Fonti del Colle confermano la contrarietà del Capo dello Stato, che non darebbe il via libera. Cosa prevede l'emendamento al decreto fiscale proposto dal Pd e riformulato dal governo
Stop del Presidente della Repubblica, Sergio Mattarella, alla modifica inserita nel decreto legge fiscale del meccanismo che permette ai contribuenti di destinare al finanziamento dei partiti il due per mille, in particolare in riferimento alla ripartizione dei fondi così ottenuti. Fonti del Quirinale confermano la contrarietà del Capo dello Stato, che non darebbe il via libera ad una norma del genere per vari motivi.

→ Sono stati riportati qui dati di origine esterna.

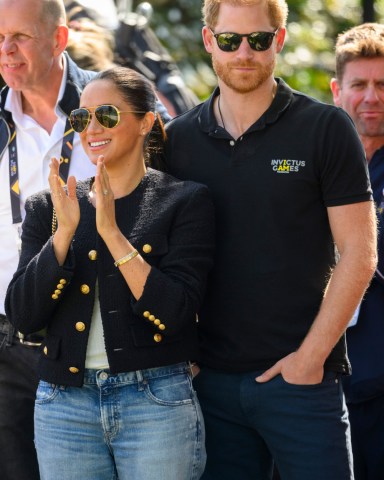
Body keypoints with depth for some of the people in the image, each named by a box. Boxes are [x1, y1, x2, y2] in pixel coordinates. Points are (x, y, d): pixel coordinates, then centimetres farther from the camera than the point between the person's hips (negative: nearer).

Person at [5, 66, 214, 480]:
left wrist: (111, 232, -16)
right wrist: (64, 233, -11)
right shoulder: (47, 208, 9)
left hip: (156, 403, -3)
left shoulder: (184, 201, 0)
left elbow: (174, 313, -12)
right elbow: (22, 316, -1)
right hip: (65, 405, 3)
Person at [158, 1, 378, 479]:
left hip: (300, 374, -3)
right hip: (209, 376, 3)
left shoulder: (325, 129, -2)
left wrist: (312, 355, -10)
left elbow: (358, 252, -4)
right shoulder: (177, 139, 7)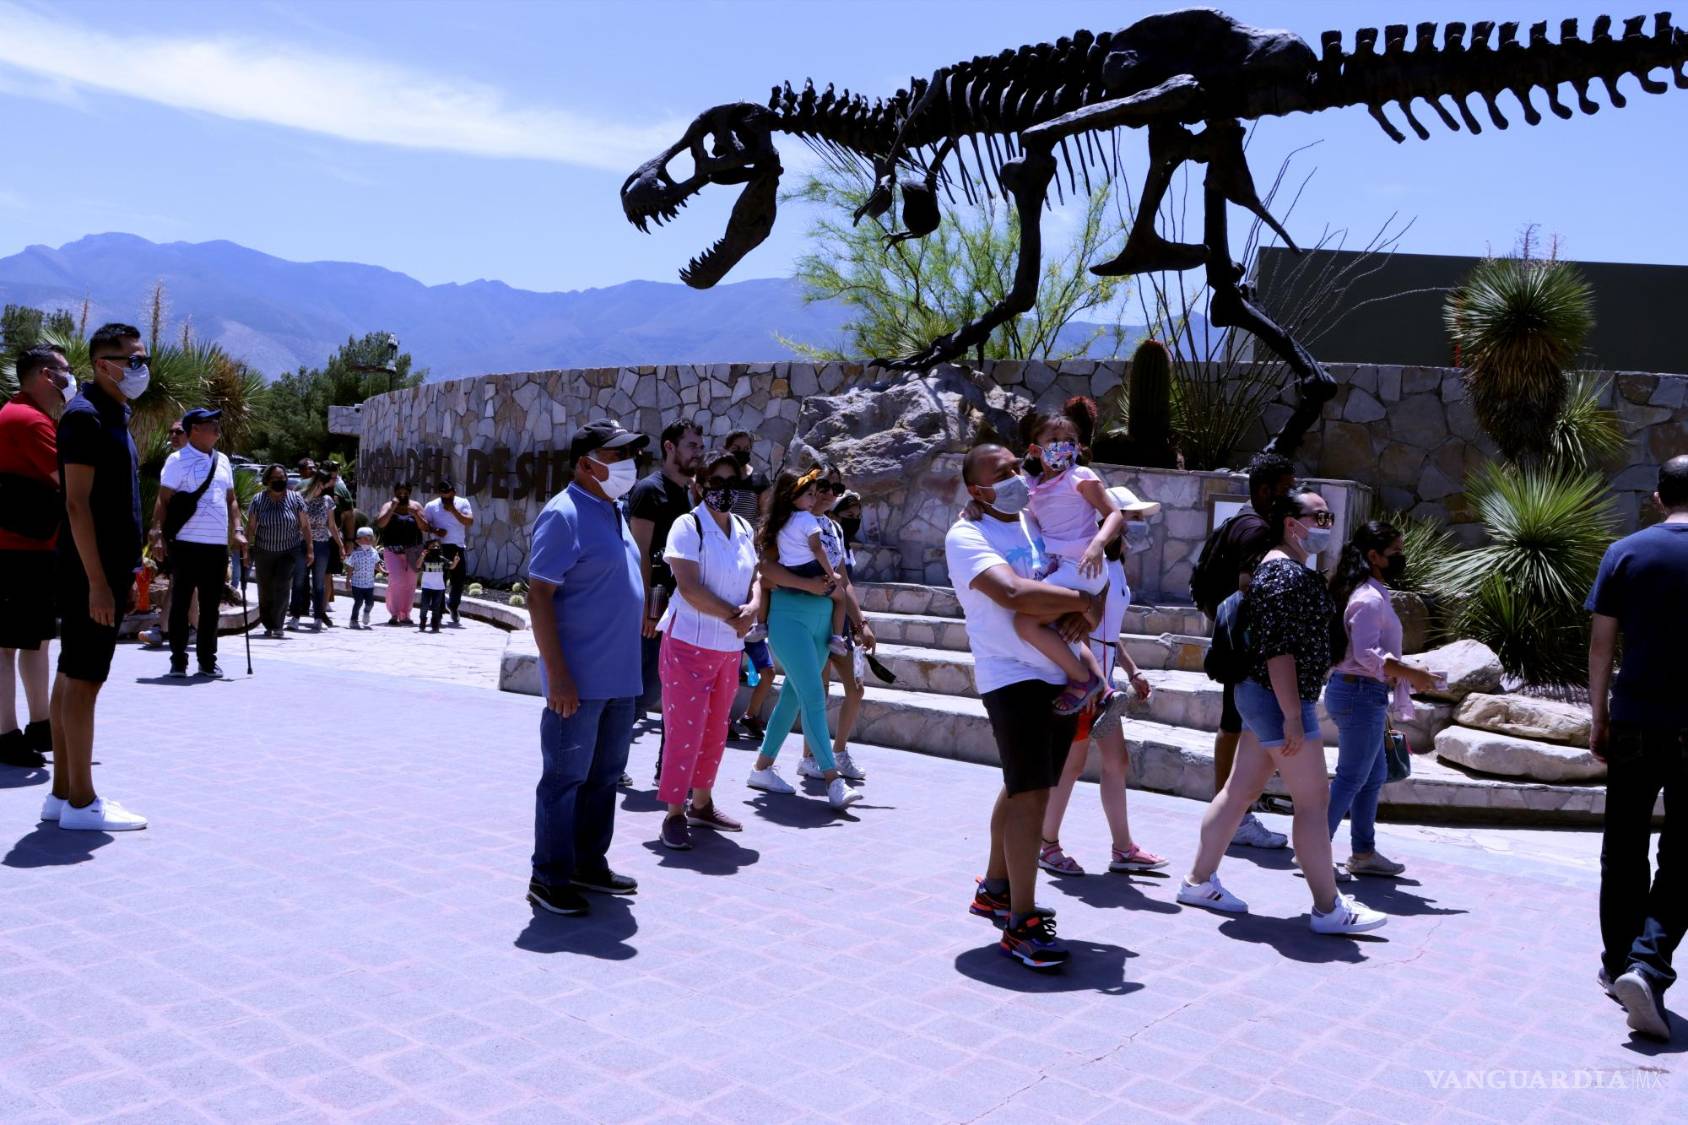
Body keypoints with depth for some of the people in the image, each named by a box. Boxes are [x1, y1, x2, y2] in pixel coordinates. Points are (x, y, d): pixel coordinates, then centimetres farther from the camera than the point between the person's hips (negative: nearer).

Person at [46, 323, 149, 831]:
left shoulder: (115, 416, 17)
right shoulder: (85, 415, -12)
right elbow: (77, 503, -18)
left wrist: (124, 575, 20)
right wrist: (97, 581, -22)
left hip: (108, 570, 10)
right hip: (92, 573, -10)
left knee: (73, 678, 12)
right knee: (82, 680, -5)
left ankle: (64, 794, 18)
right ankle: (80, 802, 0)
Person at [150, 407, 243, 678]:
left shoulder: (222, 461, 15)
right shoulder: (178, 460, -3)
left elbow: (231, 499, 20)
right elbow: (163, 500, -7)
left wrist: (237, 530, 9)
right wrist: (158, 535, -15)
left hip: (218, 544, 6)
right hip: (186, 543, -6)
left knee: (211, 605, 10)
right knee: (181, 603, 2)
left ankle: (207, 660, 18)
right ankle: (178, 661, 8)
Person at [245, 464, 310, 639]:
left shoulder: (295, 499, -1)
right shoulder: (258, 500, 0)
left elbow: (305, 525, 1)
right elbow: (250, 528, 3)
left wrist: (309, 549, -3)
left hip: (289, 552, -1)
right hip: (263, 552, 1)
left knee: (282, 586, -13)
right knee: (265, 590, 5)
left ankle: (278, 625, -7)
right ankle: (268, 625, 19)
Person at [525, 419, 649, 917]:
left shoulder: (612, 513, 14)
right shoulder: (565, 515, -13)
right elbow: (538, 596, -17)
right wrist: (557, 675, -21)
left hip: (619, 677, 9)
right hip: (579, 680, -9)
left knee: (605, 774, 16)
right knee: (566, 777, 1)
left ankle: (589, 863, 28)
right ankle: (549, 877, 12)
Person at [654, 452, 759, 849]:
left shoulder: (744, 529, 11)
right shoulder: (688, 526, -10)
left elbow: (754, 578, 11)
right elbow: (688, 586, -19)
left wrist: (752, 608, -11)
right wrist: (733, 616, -17)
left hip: (730, 647, 7)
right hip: (689, 643, -7)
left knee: (715, 731, 14)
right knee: (685, 730, -5)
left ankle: (701, 804, 28)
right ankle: (675, 814, 4)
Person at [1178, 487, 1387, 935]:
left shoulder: (1290, 570, 18)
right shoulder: (1285, 573, -16)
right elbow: (1278, 649, -23)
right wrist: (1292, 715, -24)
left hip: (1262, 697, 11)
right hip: (1280, 699, -11)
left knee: (1240, 791, 13)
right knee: (1313, 801, -4)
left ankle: (1199, 880, 19)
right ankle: (1329, 908, 3)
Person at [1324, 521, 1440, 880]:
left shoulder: (1371, 595, 16)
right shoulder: (1370, 599, -17)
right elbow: (1367, 653, -25)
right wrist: (1410, 673, -21)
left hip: (1359, 692, 11)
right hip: (1361, 693, -11)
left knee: (1375, 775, 17)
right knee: (1352, 777, -4)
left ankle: (1363, 853, 25)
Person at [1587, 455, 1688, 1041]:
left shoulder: (1625, 553, 1)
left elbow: (1601, 643, 1)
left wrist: (1599, 718, 9)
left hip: (1634, 722, 2)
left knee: (1624, 849, 14)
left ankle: (1619, 963, 21)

Innanzi tutto la mancanza di omogeneità rispetto alla materie contenute nel provvedimento in discussione al Senato. Inoltre una riforma del genere richiederebbe un provvedimento ad hoc e non una semplice disposizione contenuta in un emendamento ad un decreto legge che ha delle caratteristiche particolari, in primis i requisiti di necessità ed urgenza. Infine il cambiamento proposto avrebbe un impatto notevole sulle finanze pubbliche e su fondi che derivano dalle scelte dei cittadini.
Cosa c'è nell'emendamento
Modificare la disciplina del 2 per mille ai partiti, cioè la quota della propria Irpef che i contribuenti decidono di girare al finanziamento della politica. Questo il contenuto, attualmente al vaglio della Commissione Bilancio del Senato, proposto dal Partito Democratico e riformulato dal governo, che prevede da un lato di abbassare la quota dell'imposta sul reddito da destinare alla politica dal 2 allo 0,2 per mille, ma dall'altro di estendere la platea a tutti i contribuenti attraverso un meccanismo di ripartizione generalizzata tra le forze politiche, aumentando la dotazione ai partiti a 42,3 milioni.
Secondo il testo infatti nel caso in cui il contribuente non esprima una scelta sul partito a cui indirizzare questa quota, allora "la destinazione si stabilisce in proporzione alle scelte espresse". Di fatto quindi quello 0,2 per mille sarà ‘versato’ da ogni contribuente italiano, ripartendo le quote di chi non ha indicato una forza politica specifica sulla base delle preferenze espresse da chi invece lo ha fatto, privilegiando quindi di volta in volta i partiti più ‘gettonati’. Gli oneri calcolati per questo nuovo meccanismo - si legge nell'emendamento - sono pari a 42,3 milioni di euro dal 2025 a cui, secondo il provvedimento (quasi raddoppiato rispetto al precedente tetto di 25 milioni).